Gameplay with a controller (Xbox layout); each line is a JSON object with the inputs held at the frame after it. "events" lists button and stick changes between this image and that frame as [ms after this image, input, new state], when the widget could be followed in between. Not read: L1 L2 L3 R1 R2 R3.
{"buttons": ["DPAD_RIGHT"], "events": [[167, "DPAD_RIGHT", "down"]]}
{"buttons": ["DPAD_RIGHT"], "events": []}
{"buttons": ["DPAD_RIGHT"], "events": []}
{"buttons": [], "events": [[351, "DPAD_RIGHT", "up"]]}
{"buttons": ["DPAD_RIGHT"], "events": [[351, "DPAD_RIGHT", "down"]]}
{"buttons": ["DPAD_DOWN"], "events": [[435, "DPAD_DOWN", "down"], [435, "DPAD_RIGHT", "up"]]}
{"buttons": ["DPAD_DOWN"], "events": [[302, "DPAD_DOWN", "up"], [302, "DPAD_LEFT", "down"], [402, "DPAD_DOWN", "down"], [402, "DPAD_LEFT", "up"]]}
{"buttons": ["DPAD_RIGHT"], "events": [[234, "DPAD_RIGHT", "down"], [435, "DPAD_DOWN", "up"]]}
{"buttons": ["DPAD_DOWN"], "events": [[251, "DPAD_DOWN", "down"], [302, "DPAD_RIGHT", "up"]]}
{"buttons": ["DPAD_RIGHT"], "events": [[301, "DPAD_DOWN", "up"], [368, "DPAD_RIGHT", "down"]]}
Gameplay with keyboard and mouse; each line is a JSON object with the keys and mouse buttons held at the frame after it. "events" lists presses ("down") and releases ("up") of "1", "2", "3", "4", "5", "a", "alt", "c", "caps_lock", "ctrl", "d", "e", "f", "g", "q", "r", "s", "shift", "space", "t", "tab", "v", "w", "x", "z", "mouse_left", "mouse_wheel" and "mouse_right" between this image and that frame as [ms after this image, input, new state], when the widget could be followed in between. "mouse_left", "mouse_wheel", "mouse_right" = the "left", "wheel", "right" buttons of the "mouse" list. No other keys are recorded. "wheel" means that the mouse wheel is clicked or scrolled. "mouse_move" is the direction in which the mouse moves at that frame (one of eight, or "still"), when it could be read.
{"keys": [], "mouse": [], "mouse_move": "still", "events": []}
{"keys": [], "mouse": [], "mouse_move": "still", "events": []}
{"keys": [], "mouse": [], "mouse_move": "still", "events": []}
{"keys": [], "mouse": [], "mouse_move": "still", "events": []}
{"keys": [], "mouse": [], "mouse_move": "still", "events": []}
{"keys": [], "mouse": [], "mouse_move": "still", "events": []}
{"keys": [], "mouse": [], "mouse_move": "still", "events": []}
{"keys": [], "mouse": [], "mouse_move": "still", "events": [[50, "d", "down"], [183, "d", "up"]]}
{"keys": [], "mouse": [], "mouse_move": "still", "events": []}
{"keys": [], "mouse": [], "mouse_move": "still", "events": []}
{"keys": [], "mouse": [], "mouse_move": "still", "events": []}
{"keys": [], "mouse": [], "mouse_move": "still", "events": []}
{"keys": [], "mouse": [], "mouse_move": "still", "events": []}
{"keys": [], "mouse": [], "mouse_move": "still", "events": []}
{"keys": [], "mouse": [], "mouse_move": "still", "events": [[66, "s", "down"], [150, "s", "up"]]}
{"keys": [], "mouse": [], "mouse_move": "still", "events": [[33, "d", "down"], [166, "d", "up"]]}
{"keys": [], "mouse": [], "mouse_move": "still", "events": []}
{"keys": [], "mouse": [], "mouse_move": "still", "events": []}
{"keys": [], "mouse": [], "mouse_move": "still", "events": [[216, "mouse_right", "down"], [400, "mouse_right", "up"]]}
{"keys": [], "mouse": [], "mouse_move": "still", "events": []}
= = = = =
- [WHAT TO PRODUCE]:
Give the listing again in its entirety, exactly as written.

- [ANSWER]:
Gameplay with a controller (Xbox layout); each line is a JSON object with the inputs held at the frame after it. "events" lists button and stick changes between this image and that frame as [ms after this image, input, new state], when the widget could be followed in between. Not read: L1 L2 L3 R1 R2 R3.
{"buttons": ["DPAD_RIGHT"], "events": [[167, "DPAD_RIGHT", "down"]]}
{"buttons": ["DPAD_RIGHT"], "events": []}
{"buttons": ["DPAD_RIGHT"], "events": []}
{"buttons": [], "events": [[351, "DPAD_RIGHT", "up"]]}
{"buttons": ["DPAD_RIGHT"], "events": [[351, "DPAD_RIGHT", "down"]]}
{"buttons": ["DPAD_DOWN"], "events": [[435, "DPAD_DOWN", "down"], [435, "DPAD_RIGHT", "up"]]}
{"buttons": ["DPAD_DOWN"], "events": [[302, "DPAD_DOWN", "up"], [302, "DPAD_LEFT", "down"], [402, "DPAD_DOWN", "down"], [402, "DPAD_LEFT", "up"]]}
{"buttons": ["DPAD_RIGHT"], "events": [[234, "DPAD_RIGHT", "down"], [435, "DPAD_DOWN", "up"]]}
{"buttons": ["DPAD_DOWN"], "events": [[251, "DPAD_DOWN", "down"], [302, "DPAD_RIGHT", "up"]]}
{"buttons": ["DPAD_RIGHT"], "events": [[301, "DPAD_DOWN", "up"], [368, "DPAD_RIGHT", "down"]]}
Gameplay with keyboard and mouse; each line is a JSON object with the keys and mouse buttons held at the frame after it. "events" lists presses ("down") and releases ("up") of "1", "2", "3", "4", "5", "a", "alt", "c", "caps_lock", "ctrl", "d", "e", "f", "g", "q", "r", "s", "shift", "space", "t", "tab", "v", "w", "x", "z", "mouse_left", "mouse_wheel" and "mouse_right" between this image and that frame as [ms after this image, input, new state], when the widget could be followed in between. "mouse_left", "mouse_wheel", "mouse_right" = the "left", "wheel", "right" buttons of the "mouse" list. No other keys are recorded. "wheel" means that the mouse wheel is clicked or scrolled. "mouse_move" is the direction in which the mouse moves at that frame (one of eight, or "still"), when it could be read.
{"keys": [], "mouse": [], "mouse_move": "still", "events": []}
{"keys": [], "mouse": [], "mouse_move": "still", "events": []}
{"keys": [], "mouse": [], "mouse_move": "still", "events": []}
{"keys": [], "mouse": [], "mouse_move": "still", "events": []}
{"keys": [], "mouse": [], "mouse_move": "still", "events": []}
{"keys": [], "mouse": [], "mouse_move": "still", "events": []}
{"keys": [], "mouse": [], "mouse_move": "still", "events": []}
{"keys": [], "mouse": [], "mouse_move": "still", "events": [[50, "d", "down"], [183, "d", "up"]]}
{"keys": [], "mouse": [], "mouse_move": "still", "events": []}
{"keys": [], "mouse": [], "mouse_move": "still", "events": []}
{"keys": [], "mouse": [], "mouse_move": "still", "events": []}
{"keys": [], "mouse": [], "mouse_move": "still", "events": []}
{"keys": [], "mouse": [], "mouse_move": "still", "events": []}
{"keys": [], "mouse": [], "mouse_move": "still", "events": []}
{"keys": [], "mouse": [], "mouse_move": "still", "events": [[66, "s", "down"], [150, "s", "up"]]}
{"keys": [], "mouse": [], "mouse_move": "still", "events": [[33, "d", "down"], [166, "d", "up"]]}
{"keys": [], "mouse": [], "mouse_move": "still", "events": []}
{"keys": [], "mouse": [], "mouse_move": "still", "events": []}
{"keys": [], "mouse": [], "mouse_move": "still", "events": [[216, "mouse_right", "down"], [400, "mouse_right", "up"]]}
{"keys": [], "mouse": [], "mouse_move": "still", "events": []}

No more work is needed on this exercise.